Peter Vican and his 75-pounder

East Greenwich angler Peter Vican landed a 75.4-pound striped bass, a new state record, pending approval by the state Division of Fish and Wildlife.

A tournament-winning angler, Peter weighed the fish at Snug Harbor Marina, said Elisa Jackman.

Peter told her he caught the fish on an eel. He usually fishes around Block Island, Elisa said.

The current record is a 70-pound striper, caught by Joe Szabo in 1984 at Block Island.

This has been a season of extraordinary fishing for stripers and fluke.

Brian Sherman weighed a 14.75-pound fluke at Quaker Lane Bait & Tackle yesterday. He caught the fish near Dutch Island on a ThomCat Glow Daddy with a strip of bluefish, according to Thom Pelletier.

Thom made the rig and weighed the fluke.


----------



## dirtyhandslopez (Nov 17, 2006)

If he caught it on the rod an' reel he's holding, I am well impressed


----------



## 2aces (Jul 2, 2007)

dirtyhandslopez said:


> If he caught it on the rod an' reel he's holding, I am well impressed


He uses 50lb Tuff Line braid, a Penn 560 spinning reel, St Croix rod, 6/0 Gami circle hook, w/ 50 lb Seaguar flouro leader, and either an egg sinker (1-3oz) or fishfinder w/ heavier lead. It took him 20-25 minutes to bring it in.


----------



## eaglesfanguy (May 1, 2003)

Good lord! Thats outstanding! What a beast!


----------



## mud (Sep 23, 2007)

great job.. i love it when they catch huge fish of older equipment. Looks like the names are holding up (penn and st croix).

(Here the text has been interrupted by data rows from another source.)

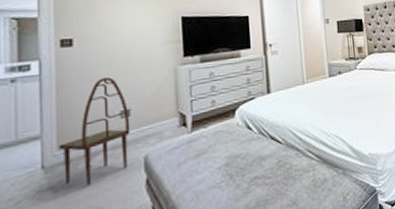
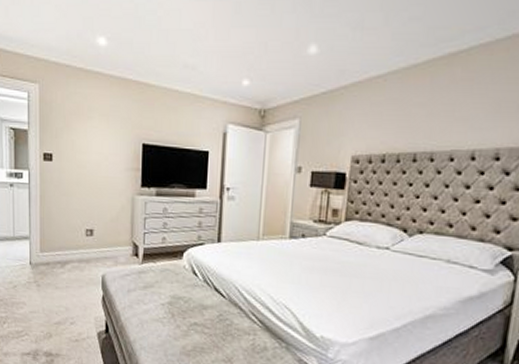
chair: present [58,77,131,185] -> none [41,195,93,288]

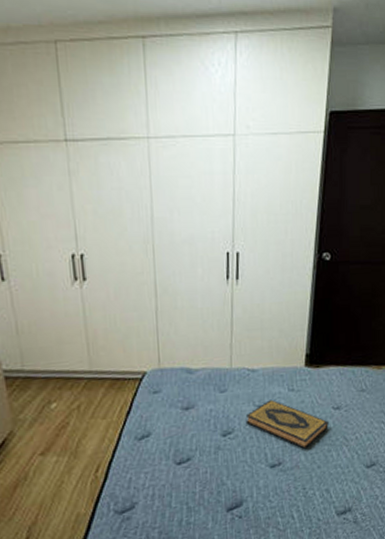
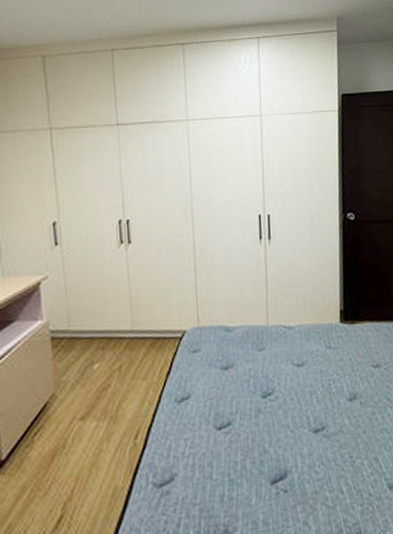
hardback book: present [245,399,329,450] -> none [285,357,370,413]

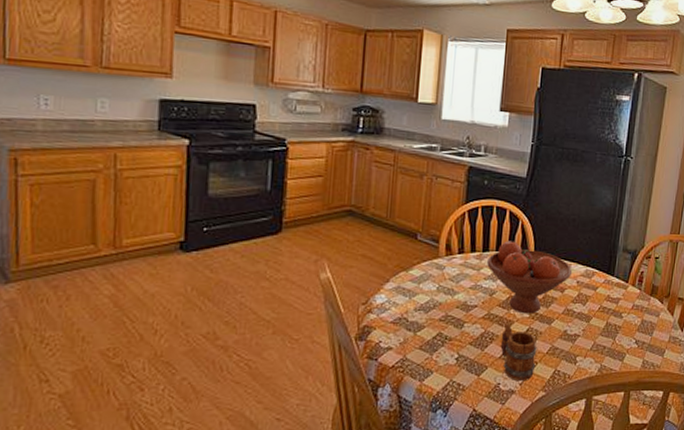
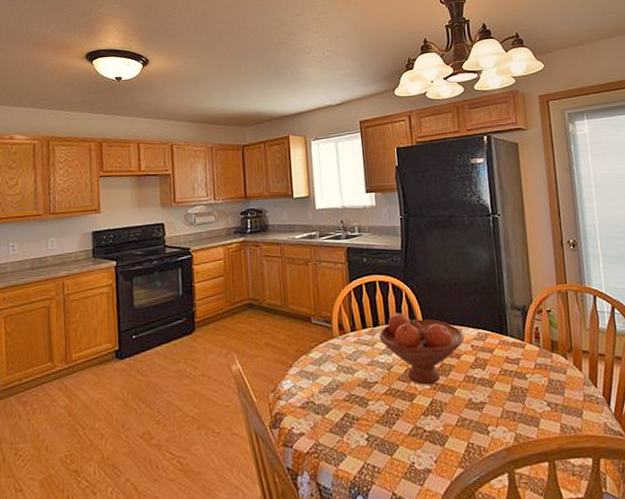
mug: present [500,323,537,382] -> none [406,397,447,459]

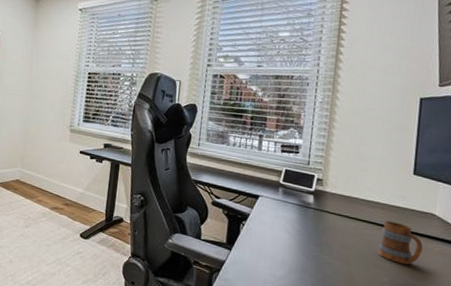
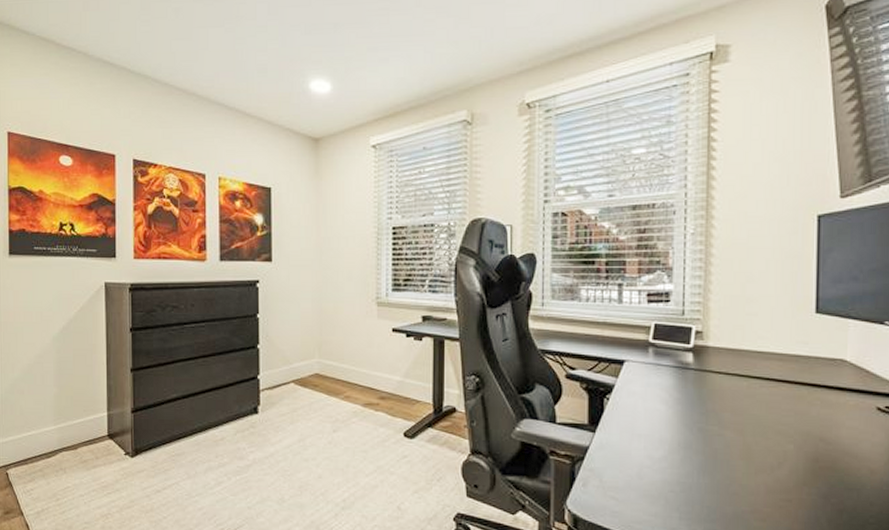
mug: present [378,220,423,265] -> none [778,374,833,426]

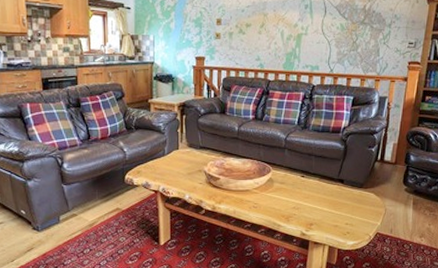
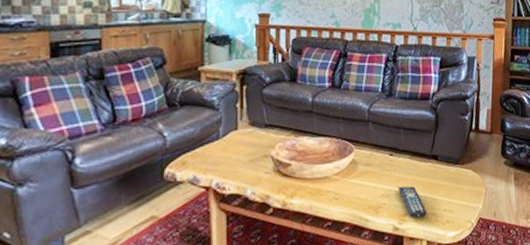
remote control: none [307,201,331,228] -> present [398,186,427,218]

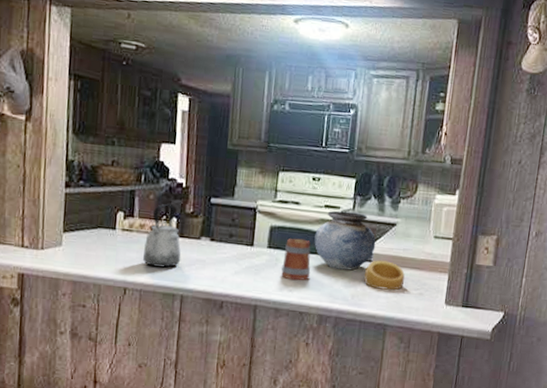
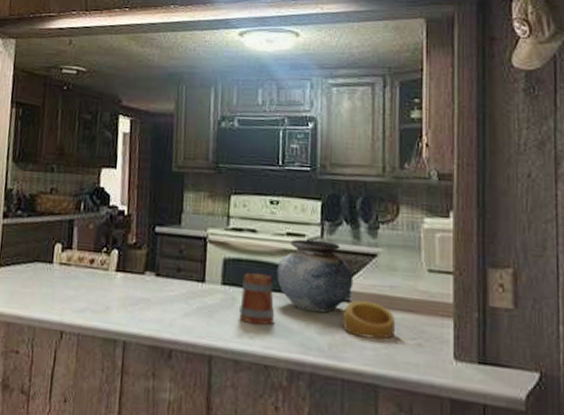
kettle: present [143,203,181,268] -> none [82,233,123,308]

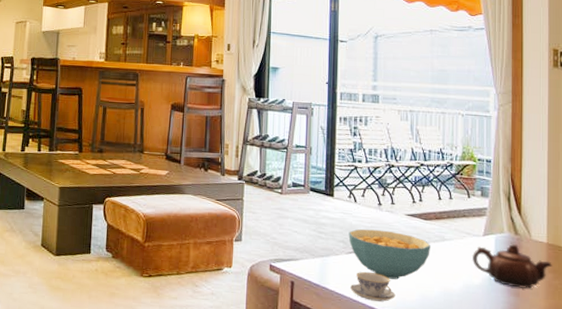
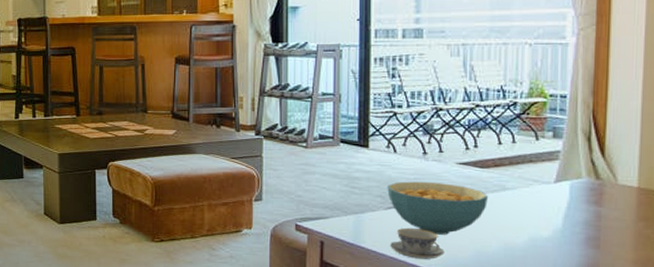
teapot: present [471,244,552,289] -> none [539,190,644,240]

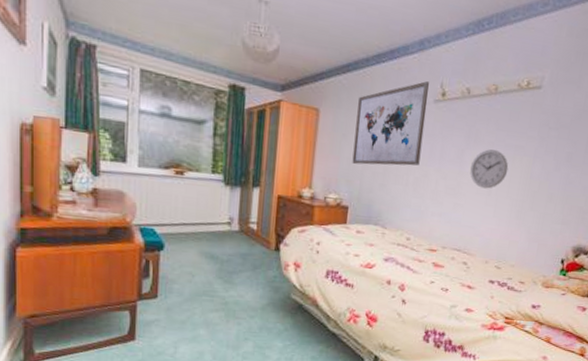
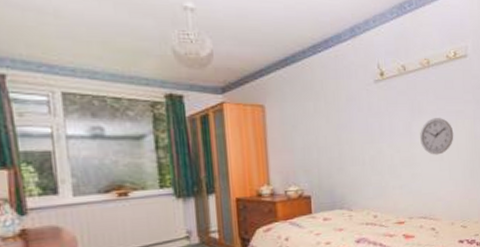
wall art: present [352,81,429,166] -> none [301,65,372,153]

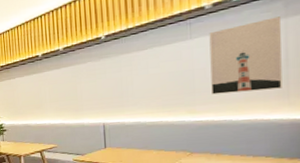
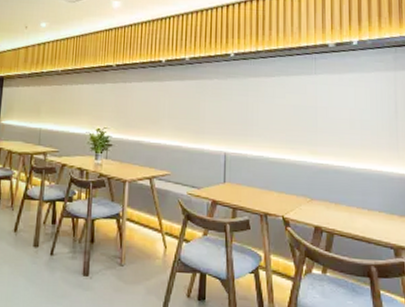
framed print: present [209,16,282,95] -> none [332,68,393,140]

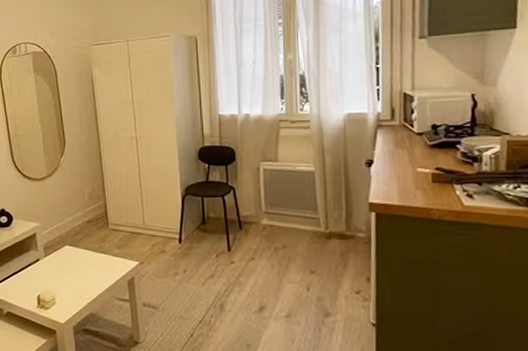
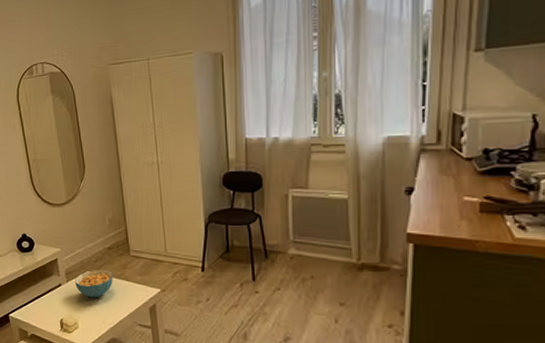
cereal bowl: none [53,243,92,272] -> present [74,269,113,298]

Nice catch!!


----------



## 30ManStan (May 20, 2006)

*Light tackle*

Stripers are not really known for their fighting ability, you know.

Fish is a beast, for sure.


----------



## Ryan Y (Dec 1, 2005)

Another notch for the penn slammer!


----------



## jimmy z (Nov 5, 2006)

A very nice job, well done.


----------



## babz369 (Nov 6, 2006)

congrats nice to see will be up there 4 aug for vac. to see folks


----------



## Slammer (Nov 8, 2005)

Mother of mercy!


----------